- **WHAT TO WORK ON**:
Give back all of the data exactly.

(Dataset entries)
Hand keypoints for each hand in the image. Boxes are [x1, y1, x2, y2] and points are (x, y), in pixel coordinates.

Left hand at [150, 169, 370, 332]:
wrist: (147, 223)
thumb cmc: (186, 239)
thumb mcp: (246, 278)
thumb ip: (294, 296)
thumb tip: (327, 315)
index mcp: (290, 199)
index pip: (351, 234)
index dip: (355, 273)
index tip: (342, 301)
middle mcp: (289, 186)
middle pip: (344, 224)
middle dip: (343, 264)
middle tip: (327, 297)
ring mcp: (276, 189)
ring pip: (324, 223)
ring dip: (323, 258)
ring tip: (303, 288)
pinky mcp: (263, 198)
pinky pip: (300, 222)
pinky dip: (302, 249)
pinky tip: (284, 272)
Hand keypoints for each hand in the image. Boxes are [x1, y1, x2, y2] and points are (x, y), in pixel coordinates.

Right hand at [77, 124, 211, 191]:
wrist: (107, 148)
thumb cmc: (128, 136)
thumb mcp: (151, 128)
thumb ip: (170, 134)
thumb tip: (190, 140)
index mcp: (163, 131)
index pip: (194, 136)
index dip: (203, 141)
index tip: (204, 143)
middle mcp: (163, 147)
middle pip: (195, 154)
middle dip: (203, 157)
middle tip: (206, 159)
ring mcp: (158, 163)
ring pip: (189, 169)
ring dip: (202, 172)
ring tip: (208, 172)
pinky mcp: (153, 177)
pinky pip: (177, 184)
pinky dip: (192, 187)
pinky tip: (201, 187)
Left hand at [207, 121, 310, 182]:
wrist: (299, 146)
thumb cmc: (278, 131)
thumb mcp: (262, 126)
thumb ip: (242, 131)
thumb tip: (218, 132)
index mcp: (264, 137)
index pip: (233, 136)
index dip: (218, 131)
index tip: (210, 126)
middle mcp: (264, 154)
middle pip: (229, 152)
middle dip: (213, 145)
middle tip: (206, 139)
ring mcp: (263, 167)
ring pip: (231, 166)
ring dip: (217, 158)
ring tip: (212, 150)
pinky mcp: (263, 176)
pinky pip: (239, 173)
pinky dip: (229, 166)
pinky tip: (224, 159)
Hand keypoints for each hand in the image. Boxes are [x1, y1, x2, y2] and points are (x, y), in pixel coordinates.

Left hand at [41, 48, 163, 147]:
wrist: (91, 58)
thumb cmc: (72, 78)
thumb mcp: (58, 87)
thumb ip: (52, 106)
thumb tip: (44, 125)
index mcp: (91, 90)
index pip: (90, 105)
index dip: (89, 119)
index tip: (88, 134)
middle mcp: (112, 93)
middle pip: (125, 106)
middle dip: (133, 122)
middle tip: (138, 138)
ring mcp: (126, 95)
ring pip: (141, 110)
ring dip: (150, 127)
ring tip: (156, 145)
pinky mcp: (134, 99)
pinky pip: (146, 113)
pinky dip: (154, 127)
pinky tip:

- **RESPONSE TO THIS EXERCISE**:
Hand keypoints for each hand in the image. Boxes are [x1, y1, x2, y2] and points are (x, y), in pixel coordinates.

Left hand at [150, 169, 370, 332]:
wrist: (147, 223)
thumb cmc: (186, 239)
thumb mcp: (246, 278)
thumb ip: (294, 296)
thumb tip: (327, 315)
index mcp: (290, 199)
index pip: (351, 234)
index dip: (355, 273)
index tip: (342, 301)
middle mcp: (289, 186)
middle pip: (344, 224)
middle dip: (343, 264)
middle tip: (327, 297)
ring mcp: (276, 189)
ring pip: (324, 223)
ring dip: (323, 258)
ring tip: (303, 288)
pinky mcp: (263, 198)
pinky pip: (300, 222)
pinky dip: (302, 249)
pinky tip: (284, 272)
Hand keypoints for each hand in the image. Boxes are [x1, y1, x2, y2] and points are (x, y), in pixel coordinates.

Right hand at [77, 124, 211, 191]:
wrist: (107, 148)
thumb cmc: (128, 136)
thumb mcp: (151, 128)
thumb ip: (170, 134)
thumb tip: (190, 140)
index mcp: (163, 131)
index pip: (194, 136)
index dip: (203, 141)
index tip: (204, 143)
middle mcp: (163, 147)
middle pip: (195, 154)
middle dip: (203, 157)
middle tip: (206, 159)
ring mcp: (158, 163)
ring pip: (189, 169)
ring dip: (202, 172)
ring tip: (208, 172)
pinky mcp: (153, 177)
pinky pip: (177, 184)
pinky dip: (192, 187)
pinky tip: (201, 187)
Left hand at [207, 121, 310, 182]:
wrist: (299, 146)
thumb cmc: (278, 131)
thumb mcp: (262, 126)
thumb ip: (242, 131)
thumb tip: (218, 132)
index mcp: (264, 137)
index pip: (233, 136)
index dip: (218, 131)
index tip: (210, 126)
middle mcp: (264, 154)
middle pip: (229, 152)
middle dip: (213, 145)
middle tip: (206, 139)
ring mcp: (263, 167)
ring pip: (231, 166)
ring dip: (217, 158)
ring tip: (212, 150)
pinky mcp: (263, 176)
pinky pip: (239, 173)
pinky dip: (229, 166)
pinky tip: (224, 159)
Hand keypoints for each hand in the image. Boxes are [x1, y1, x2, y2] and points are (x, y), in pixel coordinates.

Left hand at [41, 48, 163, 147]:
wrist: (91, 58)
thumb cmc: (72, 78)
thumb mcp: (58, 87)
thumb ip: (52, 106)
thumb tip: (44, 125)
index mcp: (91, 90)
index pip: (90, 105)
index dip: (89, 119)
index tip: (88, 134)
middle mcp: (112, 93)
middle pip: (125, 106)
middle dip: (133, 122)
middle tip: (138, 138)
ring mcp: (126, 95)
ring pip: (141, 110)
ring dip: (150, 127)
ring tip: (156, 145)
pinky mcp: (134, 99)
pinky pip: (146, 113)
pinky dip: (154, 127)
pinky tip:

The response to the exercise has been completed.